La Lancia D25 provient du Heritage Hub de Turin, un musée installé dans les anciens bâtiments du complexe de Mirafiori, où plus de 15 000 mètres carrés sont consacrés à l’histoire automobile. L’Abarth 750 Record y est également exposée, tandis que l’Alfa Romeo Scarabeo réside habituellement au musée d’Arese. Roberto Giolito, directeur de Stellantis Heritage, résume : « Notre participation à l’Auto e Moto d’Epoca célèbre nos deux musées et rend hommage au rôle central de l’Italie dans l’histoire de l’automobile. Les trois véhicules exposés sont la preuve tangible de l’élan d’innovation italien, nourri par la créativité, le style, le courage et l’imagination. »
La Lancia D25 incarne la transition entre passion de la course et rigueur de l’ingénierie. Évolution du modèle D24 – vainqueur de la Carrera Panamericana, de la Mille Miglia et de la Targa Florio – elle est animée par un V6 de 3,75 litres développant 305 ch sous une carrosserie dessinée par Pininfarina. 300 km/h en pointe : des chiffres qui, au milieu des années 1950, frôlaient la science-fiction. Pourtant, Lancia ne l’engagera jamais en compétition : en 1954, l’écurie concentre tous ses efforts sur la Formule 1. La D25 reste une pièce unique, un fantôme doté d’un numéro de châssis mais sans carrière.
Deux ans plus tard, c’est un nain qui fait sensation : la Fiat-Abarth 750 Record. À peine 47 chevaux, mais un profil d’une fluidité exemplaire. Carrosserie signée Franco Scaglione, réalisée chez Bertone, terminée par une aileron dorsal emblématique – l’aérodynamisme comme attitude. Le petit quatre-cylindres, dérivé de celui de la Fiat 600, propulse la voiture à plus de 190 km/h. En juin 1956, Abarth enchaîne les records à Monza : 24 heures, 5 000 kilomètres, 5 000 miles, 10 000 kilomètres, 48 et 72 heures – tous battus. Vitesse moyenne : plus de 140 km/h. La démonstration qu’en matière de vitesse, la ténacité vaut bien quelques cylindres de plus.
En 1966, Alfa Romeo dévoile à Paris un coupé qui semble sorti de l’imagination d’un illustrateur de science-fiction de la Renaissance. Le Scarabeo, conçu par Orazio Satta Puliga et Giuseppe Busso, repose sur le châssis du Tipo 33 Stradale, mais troque le V8 pour le quatre-cylindres double arbre de 1,6 litre de la Giulia Sprint GTA – léger, transversal, compact. Les Officine Stampaggi Industriali de Turin en tirent un coupé à verrière intégrale, s’ouvrant d’un seul bloc vers l’avant – les portes, c’était hier. Deux prototypes seulement verront le jour, dont un désormais sous les projecteurs de Bologne.

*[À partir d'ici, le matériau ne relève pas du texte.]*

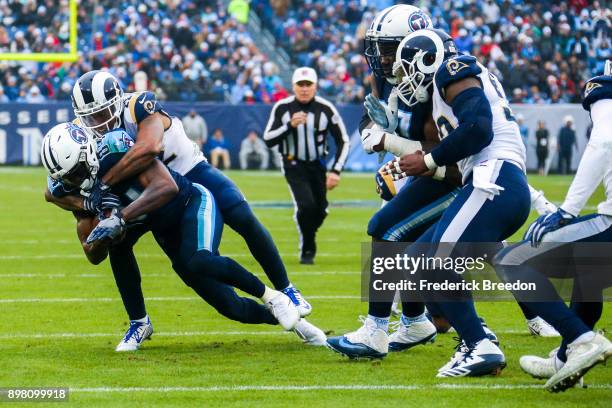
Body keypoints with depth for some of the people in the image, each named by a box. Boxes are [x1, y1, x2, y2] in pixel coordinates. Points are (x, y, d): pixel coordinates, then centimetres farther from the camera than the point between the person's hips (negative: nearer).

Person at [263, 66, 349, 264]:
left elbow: (343, 141, -3)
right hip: (294, 165, -2)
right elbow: (268, 140, -11)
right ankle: (307, 250, 1)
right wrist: (290, 125, -26)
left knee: (320, 211, 1)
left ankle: (307, 239, 35)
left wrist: (336, 171, -11)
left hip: (317, 165, 2)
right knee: (306, 205, -21)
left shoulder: (325, 109, -11)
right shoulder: (282, 108, -12)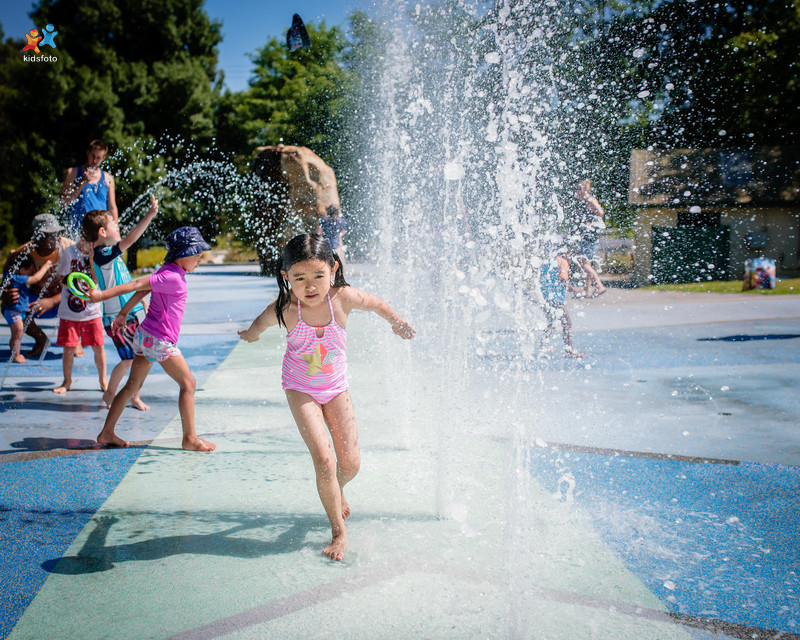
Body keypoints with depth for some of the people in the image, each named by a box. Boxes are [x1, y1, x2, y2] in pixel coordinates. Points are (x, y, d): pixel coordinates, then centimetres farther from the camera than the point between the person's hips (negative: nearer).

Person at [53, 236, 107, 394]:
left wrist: (91, 256, -21)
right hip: (69, 311, -1)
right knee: (69, 347, 3)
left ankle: (103, 380, 20)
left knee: (98, 347, 1)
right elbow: (65, 279, 0)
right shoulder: (69, 252, -4)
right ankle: (67, 381, 23)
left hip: (92, 310, 1)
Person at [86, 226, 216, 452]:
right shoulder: (173, 277, -19)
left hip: (145, 335, 10)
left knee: (132, 386, 13)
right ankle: (190, 439, 3)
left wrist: (123, 313, 18)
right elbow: (138, 285, -20)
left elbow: (142, 292, 15)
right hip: (160, 340, -10)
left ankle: (107, 433, 17)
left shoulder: (168, 271, 11)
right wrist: (103, 295, -19)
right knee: (188, 384, -1)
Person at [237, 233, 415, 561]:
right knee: (324, 460, -15)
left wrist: (397, 322, 11)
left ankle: (337, 490, 41)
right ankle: (339, 531, 5)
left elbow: (378, 304, -2)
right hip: (300, 389, -2)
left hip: (336, 387, 2)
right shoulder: (284, 309, -24)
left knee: (351, 463, 3)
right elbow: (260, 323, 1)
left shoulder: (343, 297, -23)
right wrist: (251, 333, 21)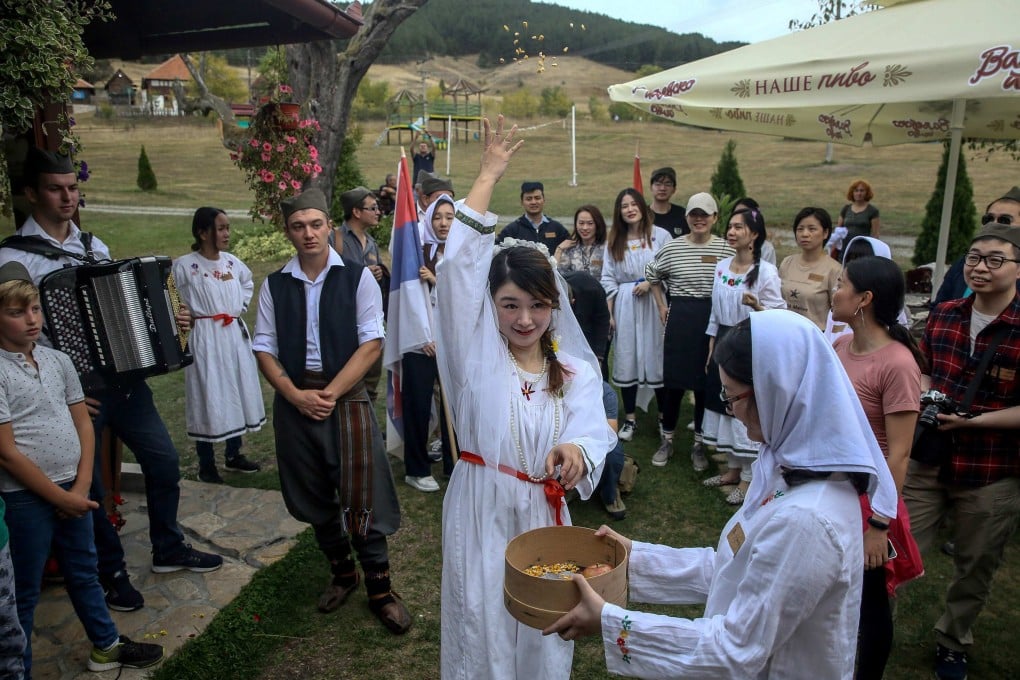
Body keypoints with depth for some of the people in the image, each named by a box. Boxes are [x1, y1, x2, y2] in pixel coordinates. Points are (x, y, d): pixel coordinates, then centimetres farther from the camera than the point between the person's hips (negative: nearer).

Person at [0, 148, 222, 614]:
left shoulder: (94, 245, 9)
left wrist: (167, 320, 4)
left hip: (124, 378, 6)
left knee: (164, 463, 13)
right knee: (88, 489, 8)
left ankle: (168, 550, 34)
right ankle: (112, 572, 30)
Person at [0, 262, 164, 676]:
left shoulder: (58, 361, 3)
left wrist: (80, 487, -4)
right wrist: (60, 497, -10)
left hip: (72, 491, 6)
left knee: (84, 572, 21)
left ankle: (106, 646, 37)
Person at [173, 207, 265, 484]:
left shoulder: (232, 262, 5)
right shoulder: (184, 265, -13)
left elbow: (248, 283, 24)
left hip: (236, 334, 6)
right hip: (206, 337, -6)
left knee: (238, 391, 13)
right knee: (208, 397, -1)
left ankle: (234, 456, 29)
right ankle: (206, 464, 13)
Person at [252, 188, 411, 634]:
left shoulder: (357, 278, -4)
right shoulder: (275, 285, 5)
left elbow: (371, 343, -9)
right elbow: (264, 349, 4)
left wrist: (330, 393, -14)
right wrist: (296, 395, -10)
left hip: (346, 396, -3)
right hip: (294, 400, 4)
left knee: (360, 494, -2)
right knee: (314, 496, 14)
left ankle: (380, 588, 16)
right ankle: (341, 573, 35)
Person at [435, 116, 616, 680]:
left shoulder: (576, 371, 3)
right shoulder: (478, 352, -5)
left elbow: (592, 432, -11)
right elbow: (459, 263, -13)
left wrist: (577, 452, -37)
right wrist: (489, 174, -8)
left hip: (544, 515, 2)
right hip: (480, 511, -2)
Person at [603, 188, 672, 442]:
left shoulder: (660, 235, 0)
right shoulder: (614, 241, 11)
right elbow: (608, 280, 8)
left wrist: (651, 283, -14)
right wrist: (609, 313, 2)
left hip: (653, 304, -3)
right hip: (624, 306, 3)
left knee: (656, 357, 0)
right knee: (626, 359, 5)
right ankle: (629, 418, 15)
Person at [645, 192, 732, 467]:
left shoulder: (726, 249, -2)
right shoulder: (672, 248, 0)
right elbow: (651, 274, 15)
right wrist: (661, 306, 10)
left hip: (713, 321, 0)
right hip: (679, 320, 0)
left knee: (705, 382, 7)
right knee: (673, 380, 5)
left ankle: (700, 444, 23)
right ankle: (666, 440, 21)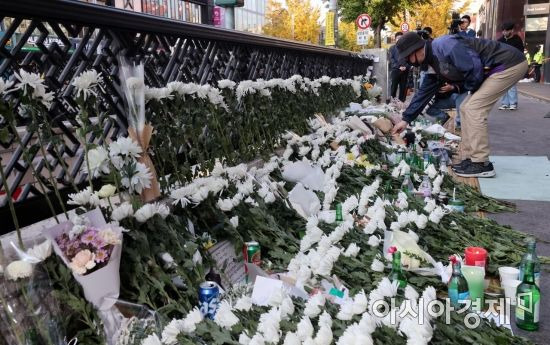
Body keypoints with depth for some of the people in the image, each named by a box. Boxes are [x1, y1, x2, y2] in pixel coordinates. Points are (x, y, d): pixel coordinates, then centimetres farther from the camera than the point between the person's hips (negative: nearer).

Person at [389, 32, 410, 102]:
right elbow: (391, 59, 0)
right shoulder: (392, 48, 10)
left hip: (405, 70, 2)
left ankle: (402, 101, 8)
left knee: (403, 87, 3)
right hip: (395, 70, -2)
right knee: (394, 86, -7)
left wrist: (405, 66, -10)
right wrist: (398, 67, -12)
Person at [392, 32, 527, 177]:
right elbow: (424, 92, 17)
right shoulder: (432, 60, 9)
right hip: (493, 69, 10)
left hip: (509, 64, -10)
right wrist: (406, 119, 16)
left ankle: (481, 164, -8)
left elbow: (475, 67, -25)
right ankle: (470, 159, 13)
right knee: (466, 109, 9)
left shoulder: (443, 45, -22)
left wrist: (458, 87, -6)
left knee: (474, 108, -14)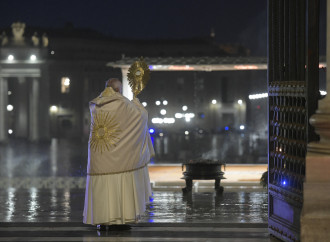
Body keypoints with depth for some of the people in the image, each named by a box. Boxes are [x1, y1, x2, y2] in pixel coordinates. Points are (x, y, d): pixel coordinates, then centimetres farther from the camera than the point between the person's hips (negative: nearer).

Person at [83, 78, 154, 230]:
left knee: (101, 184, 7)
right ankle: (118, 219, -1)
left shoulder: (94, 105, 8)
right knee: (120, 183, 1)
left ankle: (101, 220, 5)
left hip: (98, 153, 5)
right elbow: (142, 115, 4)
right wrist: (135, 102, 25)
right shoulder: (123, 103, -7)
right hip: (118, 153, -5)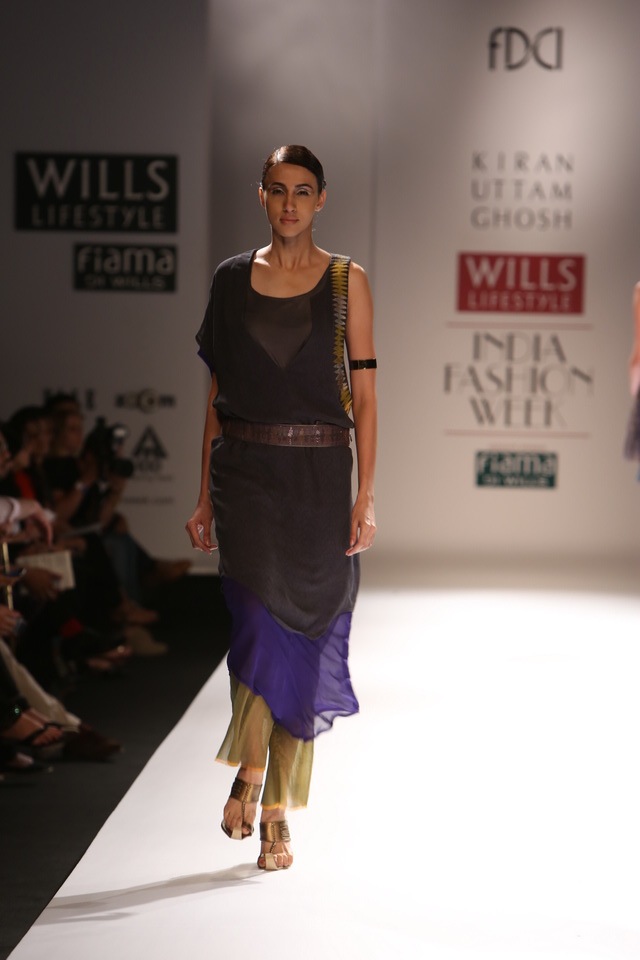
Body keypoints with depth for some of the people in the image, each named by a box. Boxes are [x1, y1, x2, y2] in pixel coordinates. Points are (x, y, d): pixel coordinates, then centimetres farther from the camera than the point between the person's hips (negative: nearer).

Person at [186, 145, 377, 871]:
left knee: (304, 635, 3)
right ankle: (248, 771, 3)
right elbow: (217, 394, 10)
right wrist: (205, 495, 7)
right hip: (245, 470, 0)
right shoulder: (232, 279, 8)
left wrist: (365, 497, -8)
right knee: (260, 619, -18)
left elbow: (364, 393, 0)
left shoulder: (346, 281, 3)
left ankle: (277, 810, 16)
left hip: (318, 474, 0)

Trois automobiles qui n’ont rien à vendre, aucune promesse d’autonomie ni de durabilité. Elles racontent des histoires d’ambition, de style et de vitesse – à une époque où la voiture exprimait encore une attitude. Aujourd’hui, elles reposent, silencieuses et impeccablement polies, comme des monuments d’un temps où le courage se forgeait dans le métal.